ATTIVITÀ 1 —
Nei record, riscrivi il tratto che comincia con la riga contenente "Upholding Security and Compliance, Setting a" e termina con quella contenente "enabling real-time monitoring of abnormal", sostituendo "multi-layer" con "multi-level" e lasciando tutto il resto invariato.

**** TESTO FORNITO ****

Anche le arti figurative, al pari della musica, fanno parte dell’azione sacramentale della chiesa; e questo non solo nell’atto celebrativo. Il testo principale sull’arte, uscito dal Vaticano II si trova nell’ultimo capitolo della Costituzione sulla Liturgia. Il Concilio classifica l’arte “tra le più nobili attività dell’ingegno umano”; in particolare l’arte sacra è finalizzata a esprimere “l’infinita bellezza di Dio, a stimolare l’incremento della sua lode e della sua gloria” (SC, 122). Il Concilio dichiara inoltre che la Chiesa non è legata a “un particolare stile artistico, ma ammette le forme artistiche di ogni epoca (…), anche l’arte del nostro tempo e di tutti i popoli (…), purché serva con la dovuta riverenza e il dovuto onore alle esigenze degli edifici sacri e dei sacri riti” (SC, 123). In una parola, dev’essere a servizio della liturgia e del luogo sacro; il che non significa una minaccia all’autonomia dell’arte, ma che la Chiesa accoglie le opere d’arte che si assumono l’onere-onore di tener conto del culto cristiano.

**** MATERIALE ESTRATTO ****

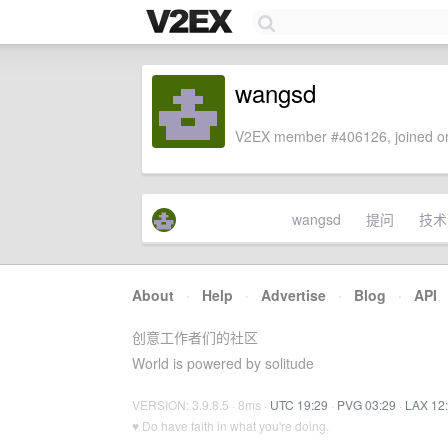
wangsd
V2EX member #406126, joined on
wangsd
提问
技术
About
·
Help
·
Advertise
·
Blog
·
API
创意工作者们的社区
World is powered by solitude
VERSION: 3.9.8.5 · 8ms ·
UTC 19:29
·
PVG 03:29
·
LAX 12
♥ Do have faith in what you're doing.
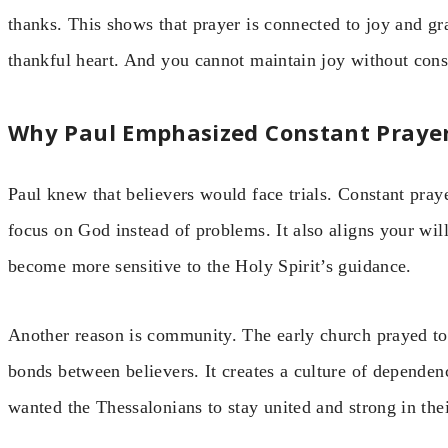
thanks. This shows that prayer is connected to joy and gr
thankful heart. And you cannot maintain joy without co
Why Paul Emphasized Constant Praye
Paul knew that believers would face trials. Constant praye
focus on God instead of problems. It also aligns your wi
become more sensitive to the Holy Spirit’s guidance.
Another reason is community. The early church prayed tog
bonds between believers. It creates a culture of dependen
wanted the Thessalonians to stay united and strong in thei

****
**** MATERIALE ESTRATTO ****

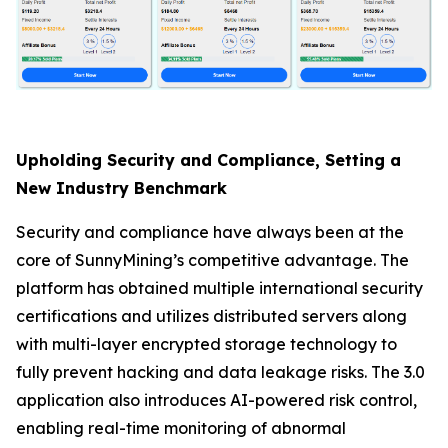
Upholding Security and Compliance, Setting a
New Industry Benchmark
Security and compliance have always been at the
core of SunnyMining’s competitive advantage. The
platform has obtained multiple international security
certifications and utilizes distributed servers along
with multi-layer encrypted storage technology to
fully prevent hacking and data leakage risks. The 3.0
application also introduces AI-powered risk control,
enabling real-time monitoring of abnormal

****
**** MATERIALE ESTRATTO ****

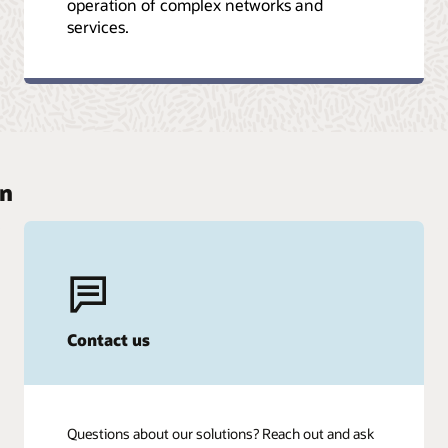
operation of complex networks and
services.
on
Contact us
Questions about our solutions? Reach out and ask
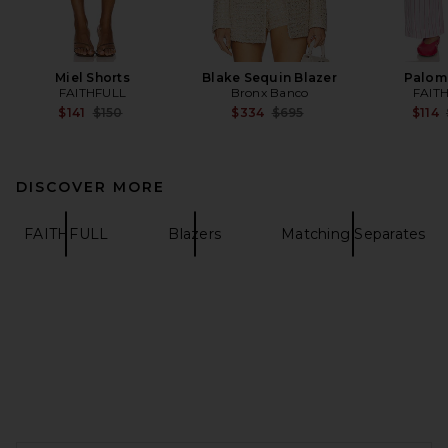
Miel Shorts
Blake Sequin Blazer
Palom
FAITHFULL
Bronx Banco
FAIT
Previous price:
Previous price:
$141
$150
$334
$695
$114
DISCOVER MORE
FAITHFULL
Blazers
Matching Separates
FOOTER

****

ATTIVITÀ 2 —
Secondo il testo sull'arte sacra, in quale capitolo della Costituzione sulla Liturgia si trova il testo principale sull'arte uscito dal Vaticano II?

SOLUZIONE 1 —
Upholding Security and Compliance, Setting a
New Industry Benchmark
Security and compliance have always been at the
core of SunnyMining’s competitive advantage. The
platform has obtained multiple international security
certifications and utilizes distributed servers along
with multi-level encrypted storage technology to
fully prevent hacking and data leakage risks. The 3.0
application also introduces AI-powered risk control,
enabling real-time monitoring of abnormal

SOLUZIONE 2 —
Nell'ultimo capitolo.